Transpondo fronteiras em Psicanálise

No início do mês de setembro fui ao Congresso da FEPAL (Federação Latino Americana de Psicanálise) para participar da reunião de Presidentes das Sociedades de Psicanálise constituintes daquela instituição. A FEPAL é uma Federação que reúne as Sociedades de Psicanálise da América Latina que, por sua vez, são filiadas à IPA (International Psychoanalytical Association). A experiência foi excelente, uma vez que tive oportunidade de entrar em contato com temas administrativos referentes não a uma sociedade em particular, mas ao conjunto delas na América Latina.
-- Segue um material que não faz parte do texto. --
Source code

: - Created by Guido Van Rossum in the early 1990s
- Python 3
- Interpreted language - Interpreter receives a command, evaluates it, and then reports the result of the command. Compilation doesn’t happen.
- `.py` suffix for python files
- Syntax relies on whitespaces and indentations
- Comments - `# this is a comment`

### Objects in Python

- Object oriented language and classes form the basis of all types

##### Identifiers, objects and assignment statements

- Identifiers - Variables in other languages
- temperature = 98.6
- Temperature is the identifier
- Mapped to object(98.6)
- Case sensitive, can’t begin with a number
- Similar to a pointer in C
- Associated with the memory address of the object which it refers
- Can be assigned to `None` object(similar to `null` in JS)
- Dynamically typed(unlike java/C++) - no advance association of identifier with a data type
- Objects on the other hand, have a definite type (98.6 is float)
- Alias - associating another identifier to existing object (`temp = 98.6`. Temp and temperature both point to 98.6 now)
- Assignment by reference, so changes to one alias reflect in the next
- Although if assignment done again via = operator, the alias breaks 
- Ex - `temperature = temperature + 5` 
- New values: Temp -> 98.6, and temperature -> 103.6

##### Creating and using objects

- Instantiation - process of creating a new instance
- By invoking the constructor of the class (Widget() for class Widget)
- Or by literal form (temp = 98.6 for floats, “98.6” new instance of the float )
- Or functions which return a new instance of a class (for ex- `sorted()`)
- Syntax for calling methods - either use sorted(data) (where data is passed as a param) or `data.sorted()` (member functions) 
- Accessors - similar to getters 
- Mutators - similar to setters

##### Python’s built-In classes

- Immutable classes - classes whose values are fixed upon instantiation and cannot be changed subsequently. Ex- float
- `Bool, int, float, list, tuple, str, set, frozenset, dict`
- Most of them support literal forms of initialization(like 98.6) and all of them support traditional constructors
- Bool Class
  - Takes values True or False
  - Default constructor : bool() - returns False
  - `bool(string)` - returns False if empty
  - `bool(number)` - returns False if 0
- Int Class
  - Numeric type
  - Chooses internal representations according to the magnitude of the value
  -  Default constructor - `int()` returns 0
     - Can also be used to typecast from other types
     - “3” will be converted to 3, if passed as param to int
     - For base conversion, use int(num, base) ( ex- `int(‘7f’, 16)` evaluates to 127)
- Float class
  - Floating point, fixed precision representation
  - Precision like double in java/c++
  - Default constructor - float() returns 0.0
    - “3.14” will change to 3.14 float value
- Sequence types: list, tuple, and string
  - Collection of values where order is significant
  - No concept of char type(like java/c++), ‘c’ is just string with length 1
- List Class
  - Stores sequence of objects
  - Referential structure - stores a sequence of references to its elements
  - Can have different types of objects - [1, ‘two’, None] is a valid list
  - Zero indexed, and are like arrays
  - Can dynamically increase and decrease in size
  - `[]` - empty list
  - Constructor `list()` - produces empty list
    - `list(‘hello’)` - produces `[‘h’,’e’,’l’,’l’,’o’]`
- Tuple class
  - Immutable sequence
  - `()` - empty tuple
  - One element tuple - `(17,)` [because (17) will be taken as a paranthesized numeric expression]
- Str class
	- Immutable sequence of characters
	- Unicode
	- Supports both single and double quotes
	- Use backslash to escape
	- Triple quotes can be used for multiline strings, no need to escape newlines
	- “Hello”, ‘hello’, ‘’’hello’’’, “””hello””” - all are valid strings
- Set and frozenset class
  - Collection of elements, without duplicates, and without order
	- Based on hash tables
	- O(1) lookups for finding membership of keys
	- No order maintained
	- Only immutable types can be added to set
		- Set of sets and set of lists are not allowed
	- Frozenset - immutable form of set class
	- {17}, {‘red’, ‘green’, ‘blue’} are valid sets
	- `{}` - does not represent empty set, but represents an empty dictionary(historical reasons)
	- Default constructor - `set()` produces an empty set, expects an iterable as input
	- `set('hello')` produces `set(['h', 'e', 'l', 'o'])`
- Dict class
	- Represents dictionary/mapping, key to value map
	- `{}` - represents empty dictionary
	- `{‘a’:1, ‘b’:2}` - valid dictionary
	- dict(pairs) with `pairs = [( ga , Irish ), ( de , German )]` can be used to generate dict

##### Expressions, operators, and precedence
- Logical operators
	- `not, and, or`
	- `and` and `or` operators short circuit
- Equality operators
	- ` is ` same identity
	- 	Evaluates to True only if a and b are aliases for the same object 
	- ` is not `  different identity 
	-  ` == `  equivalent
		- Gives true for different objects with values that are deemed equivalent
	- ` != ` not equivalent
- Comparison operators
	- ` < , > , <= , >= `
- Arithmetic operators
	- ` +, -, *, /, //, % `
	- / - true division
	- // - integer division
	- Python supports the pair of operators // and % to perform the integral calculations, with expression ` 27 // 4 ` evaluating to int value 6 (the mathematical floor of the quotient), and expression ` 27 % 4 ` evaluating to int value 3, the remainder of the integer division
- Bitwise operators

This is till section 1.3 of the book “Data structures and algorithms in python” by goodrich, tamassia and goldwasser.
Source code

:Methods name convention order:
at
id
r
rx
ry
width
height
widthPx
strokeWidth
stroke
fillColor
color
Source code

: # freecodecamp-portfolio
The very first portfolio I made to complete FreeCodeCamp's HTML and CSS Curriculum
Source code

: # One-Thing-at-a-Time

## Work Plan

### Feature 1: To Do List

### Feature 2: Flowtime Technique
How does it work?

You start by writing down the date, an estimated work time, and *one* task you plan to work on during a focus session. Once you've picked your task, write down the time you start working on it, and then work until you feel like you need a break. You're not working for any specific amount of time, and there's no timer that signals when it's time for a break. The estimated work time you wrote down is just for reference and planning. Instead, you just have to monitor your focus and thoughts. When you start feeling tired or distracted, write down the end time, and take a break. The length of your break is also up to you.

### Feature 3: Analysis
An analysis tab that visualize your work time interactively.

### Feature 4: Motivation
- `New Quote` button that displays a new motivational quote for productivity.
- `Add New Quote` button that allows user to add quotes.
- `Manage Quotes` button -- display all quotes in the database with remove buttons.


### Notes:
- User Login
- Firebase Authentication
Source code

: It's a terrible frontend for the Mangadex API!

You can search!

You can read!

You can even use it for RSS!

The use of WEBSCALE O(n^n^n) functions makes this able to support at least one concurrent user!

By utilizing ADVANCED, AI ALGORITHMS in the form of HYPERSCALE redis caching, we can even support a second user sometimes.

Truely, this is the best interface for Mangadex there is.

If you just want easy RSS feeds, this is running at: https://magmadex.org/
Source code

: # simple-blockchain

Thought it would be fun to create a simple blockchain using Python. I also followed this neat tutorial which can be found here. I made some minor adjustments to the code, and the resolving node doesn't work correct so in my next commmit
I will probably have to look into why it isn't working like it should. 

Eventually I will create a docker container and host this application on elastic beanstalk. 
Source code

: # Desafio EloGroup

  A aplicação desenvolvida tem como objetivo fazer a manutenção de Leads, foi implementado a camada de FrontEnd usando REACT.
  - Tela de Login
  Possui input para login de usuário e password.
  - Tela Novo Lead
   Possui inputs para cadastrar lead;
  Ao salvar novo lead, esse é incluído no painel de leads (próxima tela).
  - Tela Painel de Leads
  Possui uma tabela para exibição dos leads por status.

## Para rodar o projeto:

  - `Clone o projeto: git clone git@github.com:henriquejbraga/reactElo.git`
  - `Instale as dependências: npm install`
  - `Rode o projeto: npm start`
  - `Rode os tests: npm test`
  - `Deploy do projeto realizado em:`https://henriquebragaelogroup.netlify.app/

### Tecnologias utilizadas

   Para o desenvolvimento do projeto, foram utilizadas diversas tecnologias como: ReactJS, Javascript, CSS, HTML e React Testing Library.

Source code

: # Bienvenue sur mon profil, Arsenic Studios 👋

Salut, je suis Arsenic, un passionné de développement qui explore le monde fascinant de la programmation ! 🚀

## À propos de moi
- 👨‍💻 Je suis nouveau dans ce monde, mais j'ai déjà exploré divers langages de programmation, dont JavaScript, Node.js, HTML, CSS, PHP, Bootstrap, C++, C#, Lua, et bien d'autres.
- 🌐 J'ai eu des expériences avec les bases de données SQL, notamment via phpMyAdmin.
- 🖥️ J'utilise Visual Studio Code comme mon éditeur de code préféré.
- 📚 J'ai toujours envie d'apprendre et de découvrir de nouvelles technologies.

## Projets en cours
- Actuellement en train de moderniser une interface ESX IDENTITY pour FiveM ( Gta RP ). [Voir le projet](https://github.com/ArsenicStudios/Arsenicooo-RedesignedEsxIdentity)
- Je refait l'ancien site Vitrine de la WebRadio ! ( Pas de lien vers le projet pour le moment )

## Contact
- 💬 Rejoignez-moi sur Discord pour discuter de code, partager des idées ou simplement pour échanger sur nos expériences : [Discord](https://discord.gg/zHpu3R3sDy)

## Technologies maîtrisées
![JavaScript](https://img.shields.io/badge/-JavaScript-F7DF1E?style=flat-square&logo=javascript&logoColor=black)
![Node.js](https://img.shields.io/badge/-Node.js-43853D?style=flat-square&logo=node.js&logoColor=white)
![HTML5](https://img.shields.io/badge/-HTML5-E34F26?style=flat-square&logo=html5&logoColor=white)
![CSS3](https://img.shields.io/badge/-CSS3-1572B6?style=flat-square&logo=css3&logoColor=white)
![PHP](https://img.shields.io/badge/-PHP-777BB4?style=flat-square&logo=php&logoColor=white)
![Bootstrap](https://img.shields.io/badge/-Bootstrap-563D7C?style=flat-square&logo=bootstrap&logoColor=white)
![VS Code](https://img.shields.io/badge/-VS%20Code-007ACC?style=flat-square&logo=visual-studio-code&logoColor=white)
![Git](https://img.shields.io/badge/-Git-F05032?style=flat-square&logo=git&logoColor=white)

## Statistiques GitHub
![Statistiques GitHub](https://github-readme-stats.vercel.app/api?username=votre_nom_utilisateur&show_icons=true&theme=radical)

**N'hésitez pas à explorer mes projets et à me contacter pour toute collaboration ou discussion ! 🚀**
Um dos temas mais interessantes, entre tantos discutidos, foi sobre a abertura de novas fronteiras, um projeto para levar a Psicanálise a países da América Latina em que não existem psicanalistas. Observei um clima muito favorável de expansão, que sinaliza a força e a consistência da instituição psicanalítica. Juntamente com a ideia de levar a Psicanálise a lugares em que ela ainda não está instituída, havia um cuidado para que tudo fosse feito sem perda da profundidade que caracteriza a teoria e a prática psicanalíticas. A experiência boa é justamente a de se sentir pertencendo a um grupo de profissionais comprometidos com a Psicanálise, com o desenvolvimento de teoria e técnica, bem como com sua difusão com seriedade, entre os mais diversos países e culturas.
Fazer parte do Conselho Diretor da SBPRP é um privilégio, uma vez que a Instituição é associada a outras internacionais (FEPAL e IPA), o que dá um respaldo considerável para os dirigentes da Sociedade e nos torna ainda mais comprometidos com a prática de uma Psicanálise consistente, em constante ampliação e, ao mesmo tempo, fortalece nosso empenho – que já acontece há muitos anos – em favorecer cada vez mais o contato com a comunidade que nos cerca. Assim como a FEPAL, que procura transpor fronteiras, levando a Psicanálise para novos países latino americanos, nós da SBPRP também fazemos um trabalho de ir além, organizando projetos como Terças na Sociedade (dirigido a estudantes de Psicologia e residentes de psiquiatria), Psicanálise na Universidade, Cinema e Psicanálise (para toda a comunidade), Psicanálise e Educação (destinado a educadores), etc. Estamos também atentos à expansão de nossas fronteiras.